Information shown START

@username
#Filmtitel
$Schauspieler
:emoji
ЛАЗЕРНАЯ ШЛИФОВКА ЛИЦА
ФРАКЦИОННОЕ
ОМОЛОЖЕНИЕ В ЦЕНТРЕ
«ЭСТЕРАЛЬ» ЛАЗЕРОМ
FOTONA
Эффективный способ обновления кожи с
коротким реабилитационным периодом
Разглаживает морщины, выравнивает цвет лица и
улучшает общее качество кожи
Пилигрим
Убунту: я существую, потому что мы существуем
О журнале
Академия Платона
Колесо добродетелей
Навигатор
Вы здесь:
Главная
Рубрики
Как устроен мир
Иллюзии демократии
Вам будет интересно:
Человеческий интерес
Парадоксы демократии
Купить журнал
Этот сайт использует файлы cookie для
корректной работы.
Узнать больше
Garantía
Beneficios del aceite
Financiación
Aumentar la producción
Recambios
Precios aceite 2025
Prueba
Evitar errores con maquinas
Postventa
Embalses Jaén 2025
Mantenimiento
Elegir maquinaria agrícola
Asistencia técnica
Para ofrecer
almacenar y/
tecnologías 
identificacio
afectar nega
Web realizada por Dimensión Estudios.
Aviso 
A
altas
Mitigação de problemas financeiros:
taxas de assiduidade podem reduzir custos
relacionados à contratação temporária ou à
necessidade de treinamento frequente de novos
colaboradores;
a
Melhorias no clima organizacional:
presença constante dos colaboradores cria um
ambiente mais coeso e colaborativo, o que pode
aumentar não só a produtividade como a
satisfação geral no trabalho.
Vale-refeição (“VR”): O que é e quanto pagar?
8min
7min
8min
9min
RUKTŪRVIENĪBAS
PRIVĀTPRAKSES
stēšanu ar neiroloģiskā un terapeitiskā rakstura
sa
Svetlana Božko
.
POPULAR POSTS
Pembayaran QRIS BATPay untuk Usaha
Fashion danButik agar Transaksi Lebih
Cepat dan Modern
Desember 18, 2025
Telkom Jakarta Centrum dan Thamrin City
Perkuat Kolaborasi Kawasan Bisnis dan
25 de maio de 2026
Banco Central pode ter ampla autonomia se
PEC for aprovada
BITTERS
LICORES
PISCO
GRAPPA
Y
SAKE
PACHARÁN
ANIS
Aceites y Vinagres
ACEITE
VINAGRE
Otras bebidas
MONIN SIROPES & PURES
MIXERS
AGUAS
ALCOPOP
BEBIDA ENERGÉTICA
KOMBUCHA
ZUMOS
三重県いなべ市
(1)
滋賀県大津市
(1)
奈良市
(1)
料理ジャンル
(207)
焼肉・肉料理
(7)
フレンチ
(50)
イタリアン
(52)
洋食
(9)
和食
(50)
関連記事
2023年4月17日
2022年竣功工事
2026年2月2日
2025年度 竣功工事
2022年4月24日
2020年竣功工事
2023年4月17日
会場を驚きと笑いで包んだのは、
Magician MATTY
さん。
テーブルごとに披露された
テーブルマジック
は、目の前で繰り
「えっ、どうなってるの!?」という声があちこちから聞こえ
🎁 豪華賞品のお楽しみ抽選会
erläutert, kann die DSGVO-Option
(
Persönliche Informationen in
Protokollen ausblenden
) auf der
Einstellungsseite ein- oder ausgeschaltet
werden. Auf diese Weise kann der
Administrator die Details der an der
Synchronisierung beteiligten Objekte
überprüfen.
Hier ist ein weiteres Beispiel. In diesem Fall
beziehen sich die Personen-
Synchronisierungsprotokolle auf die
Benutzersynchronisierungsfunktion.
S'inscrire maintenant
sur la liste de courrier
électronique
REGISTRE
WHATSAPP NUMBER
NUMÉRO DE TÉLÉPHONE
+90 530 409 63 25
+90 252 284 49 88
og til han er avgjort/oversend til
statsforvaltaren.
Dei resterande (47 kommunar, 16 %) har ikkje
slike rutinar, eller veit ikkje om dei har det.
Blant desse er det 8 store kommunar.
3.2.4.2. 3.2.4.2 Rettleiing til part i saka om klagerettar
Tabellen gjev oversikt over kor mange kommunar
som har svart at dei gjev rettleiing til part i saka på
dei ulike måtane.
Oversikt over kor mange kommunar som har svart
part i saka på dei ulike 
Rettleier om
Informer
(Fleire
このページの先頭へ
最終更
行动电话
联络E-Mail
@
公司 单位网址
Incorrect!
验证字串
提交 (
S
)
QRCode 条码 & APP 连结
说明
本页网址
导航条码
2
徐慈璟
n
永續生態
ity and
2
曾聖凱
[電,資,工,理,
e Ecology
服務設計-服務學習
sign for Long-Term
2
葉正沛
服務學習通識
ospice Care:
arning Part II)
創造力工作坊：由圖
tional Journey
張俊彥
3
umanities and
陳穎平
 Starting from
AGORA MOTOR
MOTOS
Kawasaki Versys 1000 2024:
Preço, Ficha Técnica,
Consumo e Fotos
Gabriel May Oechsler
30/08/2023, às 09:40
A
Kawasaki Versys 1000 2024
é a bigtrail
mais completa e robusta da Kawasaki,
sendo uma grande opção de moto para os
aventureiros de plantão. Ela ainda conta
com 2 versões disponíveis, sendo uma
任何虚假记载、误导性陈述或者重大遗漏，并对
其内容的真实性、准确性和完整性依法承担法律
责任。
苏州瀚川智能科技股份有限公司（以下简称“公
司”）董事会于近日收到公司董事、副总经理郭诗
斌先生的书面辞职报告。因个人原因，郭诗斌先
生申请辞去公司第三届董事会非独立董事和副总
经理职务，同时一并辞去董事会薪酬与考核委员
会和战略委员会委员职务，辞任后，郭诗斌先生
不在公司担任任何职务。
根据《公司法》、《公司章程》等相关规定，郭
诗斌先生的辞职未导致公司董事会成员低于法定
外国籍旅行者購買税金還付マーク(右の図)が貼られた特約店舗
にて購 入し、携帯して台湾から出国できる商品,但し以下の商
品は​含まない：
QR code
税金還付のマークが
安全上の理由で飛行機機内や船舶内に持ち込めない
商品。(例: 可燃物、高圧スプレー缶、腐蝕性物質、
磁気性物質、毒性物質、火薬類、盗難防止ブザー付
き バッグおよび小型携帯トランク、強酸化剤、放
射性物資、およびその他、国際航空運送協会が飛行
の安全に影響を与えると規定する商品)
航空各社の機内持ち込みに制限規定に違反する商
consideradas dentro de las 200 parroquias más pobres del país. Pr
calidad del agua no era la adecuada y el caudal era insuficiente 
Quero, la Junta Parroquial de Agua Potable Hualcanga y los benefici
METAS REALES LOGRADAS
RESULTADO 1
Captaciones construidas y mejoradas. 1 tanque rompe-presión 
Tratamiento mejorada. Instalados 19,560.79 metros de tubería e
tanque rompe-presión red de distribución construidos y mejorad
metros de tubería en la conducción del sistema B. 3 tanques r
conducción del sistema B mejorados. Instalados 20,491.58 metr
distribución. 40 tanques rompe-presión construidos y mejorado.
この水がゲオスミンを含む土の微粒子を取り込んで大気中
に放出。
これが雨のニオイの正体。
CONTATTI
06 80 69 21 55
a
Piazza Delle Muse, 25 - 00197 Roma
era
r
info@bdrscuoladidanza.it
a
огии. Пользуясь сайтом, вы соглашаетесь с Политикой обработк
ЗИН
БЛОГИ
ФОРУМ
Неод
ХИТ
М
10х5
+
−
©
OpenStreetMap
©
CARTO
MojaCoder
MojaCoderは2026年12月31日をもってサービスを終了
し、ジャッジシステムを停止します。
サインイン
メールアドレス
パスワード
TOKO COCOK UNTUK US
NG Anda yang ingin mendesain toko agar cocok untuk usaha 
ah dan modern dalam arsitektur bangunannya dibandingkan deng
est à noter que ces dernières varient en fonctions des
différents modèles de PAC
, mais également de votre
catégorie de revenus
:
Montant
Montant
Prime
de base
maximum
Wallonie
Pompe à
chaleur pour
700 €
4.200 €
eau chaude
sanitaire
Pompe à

Information shown END

● **Problem to work on**: Return the material in full. Each line must match.

● **Response below**:
@username
#Filmtitel
$Schauspieler
:emoji
ЛАЗЕРНАЯ ШЛИФОВКА ЛИЦА
ФРАКЦИОННОЕ
ОМОЛОЖЕНИЕ В ЦЕНТРЕ
«ЭСТЕРАЛЬ» ЛАЗЕРОМ
FOTONA
Эффективный способ обновления кожи с
коротким реабилитационным периодом
Разглаживает морщины, выравнивает цвет лица и
улучшает общее качество кожи
Пилигрим
Убунту: я существую, потому что мы существуем
О журнале
Академия Платона
Колесо добродетелей
Навигатор
Вы здесь:
Главная
Рубрики
Как устроен мир
Иллюзии демократии
Вам будет интересно:
Человеческий интерес
Парадоксы демократии
Купить журнал
Этот сайт использует файлы cookie для
корректной работы.
Узнать больше
Garantía
Beneficios del aceite
Financiación
Aumentar la producción
Recambios
Precios aceite 2025
Prueba
Evitar errores con maquinas
Postventa
Embalses Jaén 2025
Mantenimiento
Elegir maquinaria agrícola
Asistencia técnica
Para ofrecer
almacenar y/
tecnologías 
identificacio
afectar nega
Web realizada por Dimensión Estudios.
Aviso 
A
altas
Mitigação de problemas financeiros:
taxas de assiduidade podem reduzir custos
relacionados à contratação temporária ou à
necessidade de treinamento frequente de novos
colaboradores;
a
Melhorias no clima organizacional:
presença constante dos colaboradores cria um
ambiente mais coeso e colaborativo, o que pode
aumentar não só a produtividade como a
satisfação geral no trabalho.
Vale-refeição (“VR”): O que é e quanto pagar?
8min
7min
8min
9min
RUKTŪRVIENĪBAS
PRIVĀTPRAKSES
stēšanu ar neiroloģiskā un terapeitiskā rakstura
sa
Svetlana Božko
.
POPULAR POSTS
Pembayaran QRIS BATPay untuk Usaha
Fashion danButik agar Transaksi Lebih
Cepat dan Modern
Desember 18, 2025
Telkom Jakarta Centrum dan Thamrin City
Perkuat Kolaborasi Kawasan Bisnis dan
25 de maio de 2026
Banco Central pode ter ampla autonomia se
PEC for aprovada
BITTERS
LICORES
PISCO
GRAPPA
Y
SAKE
PACHARÁN
ANIS
Aceites y Vinagres
ACEITE
VINAGRE
Otras bebidas
MONIN SIROPES & PURES
MIXERS
AGUAS
ALCOPOP
BEBIDA ENERGÉTICA
KOMBUCHA
ZUMOS
三重県いなべ市
(1)
滋賀県大津市
(1)
奈良市
(1)
料理ジャンル
(207)
焼肉・肉料理
(7)
フレンチ
(50)
イタリアン
(52)
洋食
(9)
和食
(50)
関連記事
2023年4月17日
2022年竣功工事
2026年2月2日
2025年度 竣功工事
2022年4月24日
2020年竣功工事
2023年4月17日
会場を驚きと笑いで包んだのは、
Magician MATTY
さん。
テーブルごとに披露された
テーブルマジック
は、目の前で繰り
「えっ、どうなってるの!?」という声があちこちから聞こえ
🎁 豪華賞品のお楽しみ抽選会
erläutert, kann die DSGVO-Option
(
Persönliche Informationen in
Protokollen ausblenden
) auf der
Einstellungsseite ein- oder ausgeschaltet
werden. Auf diese Weise kann der
Administrator die Details der an der
Synchronisierung beteiligten Objekte
überprüfen.
Hier ist ein weiteres Beispiel. In diesem Fall
beziehen sich die Personen-
Synchronisierungsprotokolle auf die
Benutzersynchronisierungsfunktion.
S'inscrire maintenant
sur la liste de courrier
électronique
REGISTRE
WHATSAPP NUMBER
NUMÉRO DE TÉLÉPHONE
+90 530 409 63 25
+90 252 284 49 88
og til han er avgjort/oversend til
statsforvaltaren.
Dei resterande (47 kommunar, 16 %) har ikkje
slike rutinar, eller veit ikkje om dei har det.
Blant desse er det 8 store kommunar.
3.2.4.2. 3.2.4.2 Rettleiing til part i saka om klagerettar
Tabellen gjev oversikt over kor mange kommunar
som har svart at dei gjev rettleiing til part i saka på
dei ulike måtane.
Oversikt over kor mange kommunar som har svart
part i saka på dei ulike 
Rettleier om
Informer
(Fleire
このページの先頭へ
最終更
行动电话
联络E-Mail
@
公司 单位网址
Incorrect!
验证字串
提交 (
S
)
QRCode 条码 & APP 连结
说明
本页网址
导航条码
2
徐慈璟
n
永續生態
ity and
2
曾聖凱
[電,資,工,理,
e Ecology
服務設計-服務學習
sign for Long-Term
2
葉正沛
服務學習通識
ospice Care:
arning Part II)
創造力工作坊：由圖
tional Journey
張俊彥
3
umanities and
陳穎平
 Starting from
AGORA MOTOR
MOTOS
Kawasaki Versys 1000 2024:
Preço, Ficha Técnica,
Consumo e Fotos
Gabriel May Oechsler
30/08/2023, às 09:40
A
Kawasaki Versys 1000 2024
é a bigtrail
mais completa e robusta da Kawasaki,
sendo uma grande opção de moto para os
aventureiros de plantão. Ela ainda conta
com 2 versões disponíveis, sendo uma
任何虚假记载、误导性陈述或者重大遗漏，并对
其内容的真实性、准确性和完整性依法承担法律
责任。
苏州瀚川智能科技股份有限公司（以下简称“公
司”）董事会于近日收到公司董事、副总经理郭诗
斌先生的书面辞职报告。因个人原因，郭诗斌先
生申请辞去公司第三届董事会非独立董事和副总
经理职务，同时一并辞去董事会薪酬与考核委员
会和战略委员会委员职务，辞任后，郭诗斌先生
不在公司担任任何职务。
根据《公司法》、《公司章程》等相关规定，郭
诗斌先生的辞职未导致公司董事会成员低于法定
外国籍旅行者購買税金還付マーク(右の図)が貼られた特約店舗
にて購 入し、携帯して台湾から出国できる商品,但し以下の商
品は​含まない：
QR code
税金還付のマークが
安全上の理由で飛行機機内や船舶内に持ち込めない
商品。(例: 可燃物、高圧スプレー缶、腐蝕性物質、
磁気性物質、毒性物質、火薬類、盗難防止ブザー付
き バッグおよび小型携帯トランク、強酸化剤、放
射性物資、およびその他、国際航空運送協会が飛行
の安全に影響を与えると規定する商品)
航空各社の機内持ち込みに制限規定に違反する商
consideradas dentro de las 200 parroquias más pobres del país. Pr
calidad del agua no era la adecuada y el caudal era insuficiente 
Quero, la Junta Parroquial de Agua Potable Hualcanga y los benefici
METAS REALES LOGRADAS
RESULTADO 1
Captaciones construidas y mejoradas. 1 tanque rompe-presión 
Tratamiento mejorada. Instalados 19,560.79 metros de tubería e
tanque rompe-presión red de distribución construidos y mejorad
metros de tubería en la conducción del sistema B. 3 tanques r
conducción del sistema B mejorados. Instalados 20,491.58 metr
distribución. 40 tanques rompe-presión construidos y mejorado.
この水がゲオスミンを含む土の微粒子を取り込んで大気中
に放出。
これが雨のニオイの正体。
CONTATTI
06 80 69 21 55
a
Piazza Delle Muse, 25 - 00197 Roma
era
r
info@bdrscuoladidanza.it
a
огии. Пользуясь сайтом, вы соглашаетесь с Политикой обработк
ЗИН
БЛОГИ
ФОРУМ
Неод
ХИТ
М
10х5
+
−
©
OpenStreetMap
©
CARTO
MojaCoder
MojaCoderは2026年12月31日をもってサービスを終了
し、ジャッジシステムを停止します。
サインイン
メールアドレス
パスワード
TOKO COCOK UNTUK US
NG Anda yang ingin mendesain toko agar cocok untuk usaha 
ah dan modern dalam arsitektur bangunannya dibandingkan deng
est à noter que ces dernières varient en fonctions des
différents modèles de PAC
, mais également de votre
catégorie de revenus
:
Montant
Montant
Prime
de base
maximum
Wallonie
Pompe à
chaleur pour
700 €
4.200 €
eau chaude
sanitaire
Pompe à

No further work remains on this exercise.